Riding back, her wheel skittered on loose gravel and she fell sideways, tearing through the folded skin of her knee. The pebbles below her stained a rusty brown. She hugged her knee to her chin, hissing softly through her teeth. She tentatively touched at the torn skin and then felt hot embarrassment swell in her chest, rise up to her face. Stupid, stupid. She hugged her knee tighter as the wind picked up and then, unexpectedly, she burst into tears. Immense tears. Fat, ugly tears. 

She cried.

She cried like she never had before. She cried because her mom had left and probably hated her and her dad didn’t notice her which was almost worse. She cried because James sucked and thought she sucked and maybe they were both right and maybe they both sucked; how could they not with such shitty parents? Shitty. That was a new word she hadn’t let herself think yet. Once she did, she loved the acidity of it, the brutality. Shitty. Exactly. That’s exactly what it was. It was shitty. She grinned at the perfection of the word. She grinned and then she cried more because she hadn’t known she could cry like this before. She cried and laughed and realized those two things were mostly the same action – eyes closed, breathing laboured, face scrunched up – the only way to differentiate the two was with context. She cried until she couldn’t breathe, then she cried some more. She pressed her eye socket into her knee until all she could see were dull, swirling colours, purples and yellows, exploding like bloated fireworks. Soon her tears were squashed and had nowhere to go but back into her. 

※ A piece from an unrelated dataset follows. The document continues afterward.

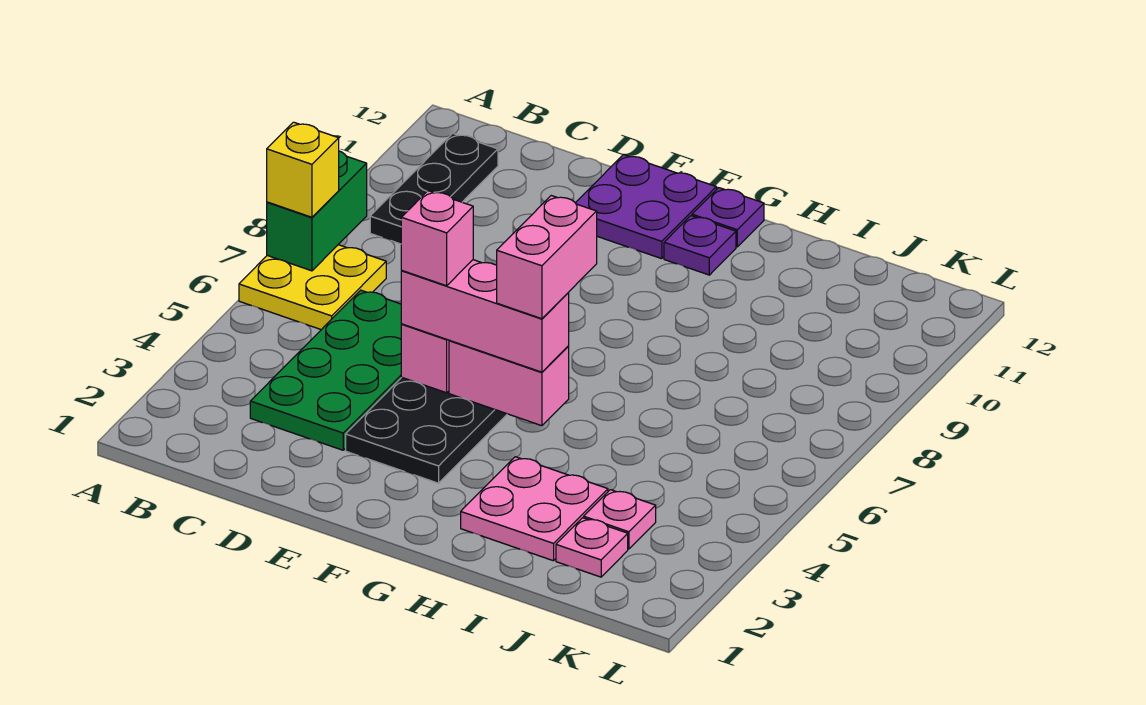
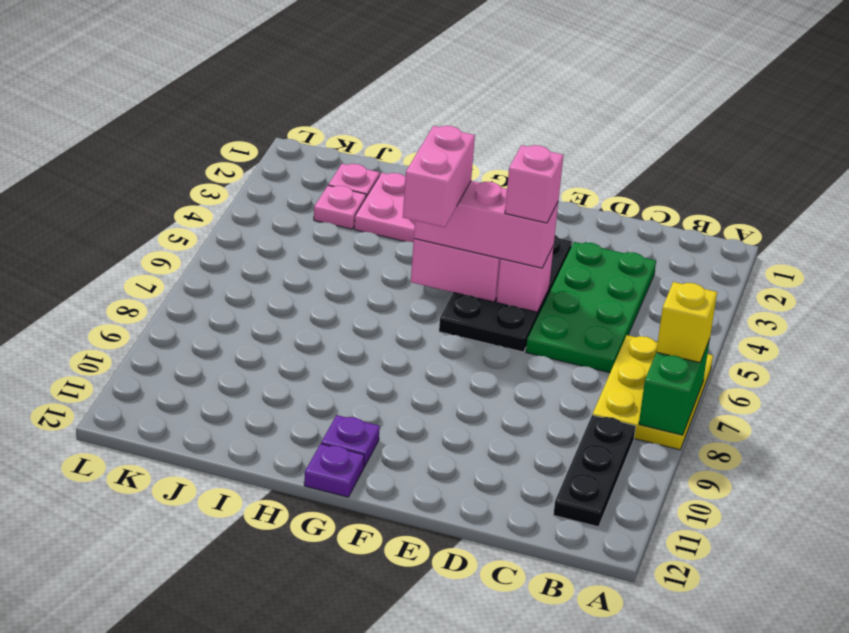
yellow 2x2 plate [239,245,386,330] -> yellow 2x3 plate [592,335,713,450]
purple 2x2 plate [576,155,716,259] -> none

When she raised her head, it was dark. She peddled back slowly and shut the front door quietly. Her father was on the couch, watching ESPN. 

“Dinner?” she asked. 

“Kraft Dinner,” he replied, gesturing, but only minimally. 

Mary went to her room and shut the door. She lay in bed without taking off her shirt or her tattered jean shorts. Her whole body hurt. Her whole body felt terrible. Her whole body – felt. 

Mary grinned into the darkness. She slept wonderfully that night.